Repeat the records in full. No pictures belong in the copy.

• • •

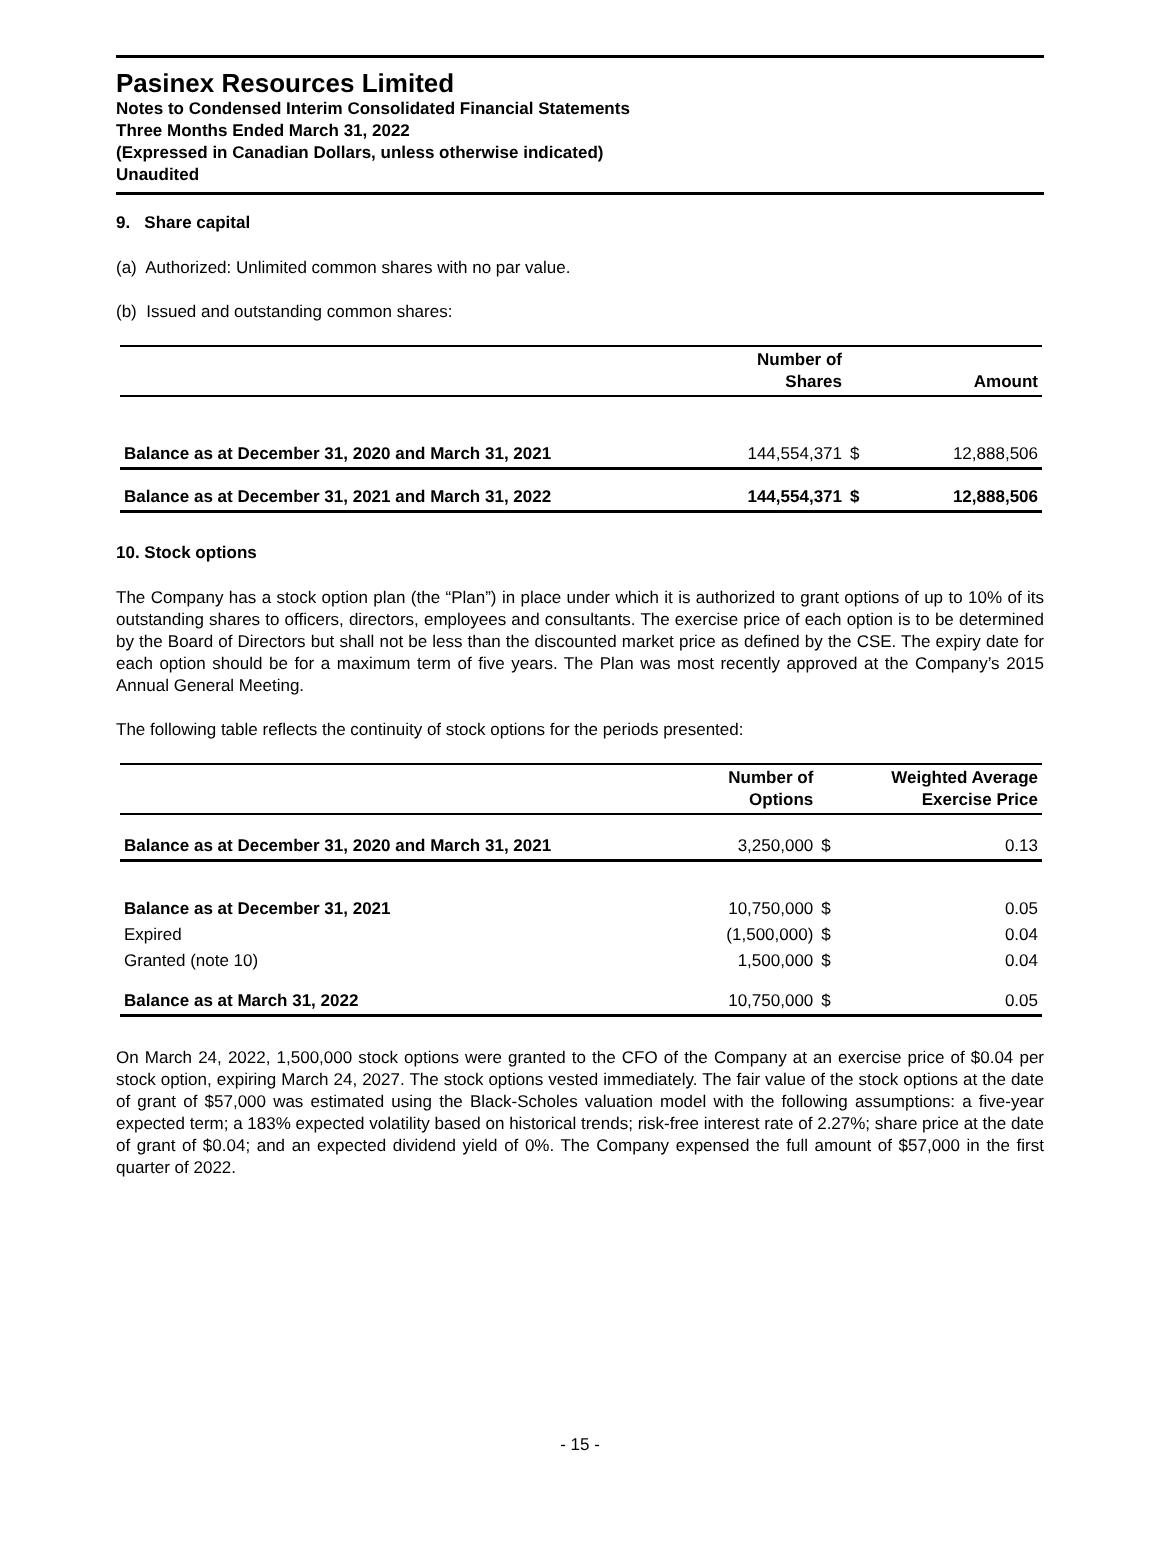Pasinex Resources Limited
Notes to Condensed Interim Consolidated Financial Statements
Three Months Ended March 31, 2022
(Expressed in Canadian Dollars, unless otherwise indicated)
Unaudited
9. Share capital
(a) Authorized: Unlimited common shares with no par value.
(b) Issued and outstanding common shares:
| | Number of Shares | | Amount |
| --- | --- | --- | --- |
| Balance as at December 31, 2020 and March 31, 2021 | 144,554,371 | $ | 12,888,506 |
| Balance as at December 31, 2021 and March 31, 2022 | 144,554,371 | $ | 12,888,506 |
10. Stock options
The Company has a stock option plan (the “Plan”) in place under which it is authorized to grant options of up to 10% of its outstanding shares to officers, directors, employees and consultants. The exercise price of each option is to be determined by the Board of Directors but shall not be less than the discounted market price as defined by the CSE. The expiry date for each option should be for a maximum term of five years. The Plan was most recently approved at the Company’s 2015 Annual General Meeting.
The following table reflects the continuity of stock options for the periods presented:
| | Number of Options | Weighted Average Exercise Price | |
| --- | --- | --- | --- |
| Balance as at December 31, 2020 and March 31, 2021 | 3,250,000 | $ | 0.13 |
| Balance as at December 31, 2021 | 10,750,000 | $ | 0.05 |
| Expired | (1,500,000) | $ | 0.04 |
| Granted (note 10) | 1,500,000 | $ | 0.04 |
| Balance as at March 31, 2022 | 10,750,000 | $ | 0.05 |
On March 24, 2022, 1,500,000 stock options were granted to the CFO of the Company at an exercise price of $0.04 per stock option, expiring March 24, 2027. The stock options vested immediately. The fair value of the stock options at the date of grant of $57,000 was estimated using the Black-Scholes valuation model with the following assumptions: a five-year expected term; a 183% expected volatility based on historical trends; risk-free interest rate of 2.27%; share price at the date of grant of $0.04; and an expected dividend yield of 0%. The Company expensed the full amount of $57,000 in the first quarter of 2022.
- 15 -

• • •

EXERCISE RESPONSE
Pasinex Resources Limited
Notes to Condensed Interim Consolidated Financial Statements
Three Months Ended March 31, 2022
(Expressed in Canadian Dollars, unless otherwise indicated)
Unaudited
9. Share capital
(a) Authorized: Unlimited common shares with no par value.
(b) Issued and outstanding common shares:
| | Number of Shares | | Amount |
| --- | --- | --- | --- |
| Balance as at December 31, 2020 and March 31, 2021 | 144,554,371 | $ | 12,888,506 |
| Balance as at December 31, 2021 and March 31, 2022 | 144,554,371 | $ | 12,888,506 |
10. Stock options
The Company has a stock option plan (the “Plan”) in place under which it is authorized to grant options of up to 10% of its outstanding shares to officers, directors, employees and consultants. The exercise price of each option is to be determined by the Board of Directors but shall not be less than the discounted market price as defined by the CSE. The expiry date for each option should be for a maximum term of five years. The Plan was most recently approved at the Company’s 2015 Annual General Meeting.
The following table reflects the continuity of stock options for the periods presented:
| | Number of Options | Weighted Average Exercise Price | |
| --- | --- | --- | --- |
| Balance as at December 31, 2020 and March 31, 2021 | 3,250,000 | $ | 0.13 |
| Balance as at December 31, 2021 | 10,750,000 | $ | 0.05 |
| Expired | (1,500,000) | $ | 0.04 |
| Granted (note 10) | 1,500,000 | $ | 0.04 |
| Balance as at March 31, 2022 | 10,750,000 | $ | 0.05 |
On March 24, 2022, 1,500,000 stock options were granted to the CFO of the Company at an exercise price of $0.04 per stock option, expiring March 24, 2027. The stock options vested immediately. The fair value of the stock options at the date of grant of $57,000 was estimated using the Black-Scholes valuation model with the following assumptions: a five-year expected term; a 183% expected volatility based on historical trends; risk-free interest rate of 2.27%; share price at the date of grant of $0.04; and an expected dividend yield of 0%. The Company expensed the full amount of $57,000 in the first quarter of 2022.
- 15 -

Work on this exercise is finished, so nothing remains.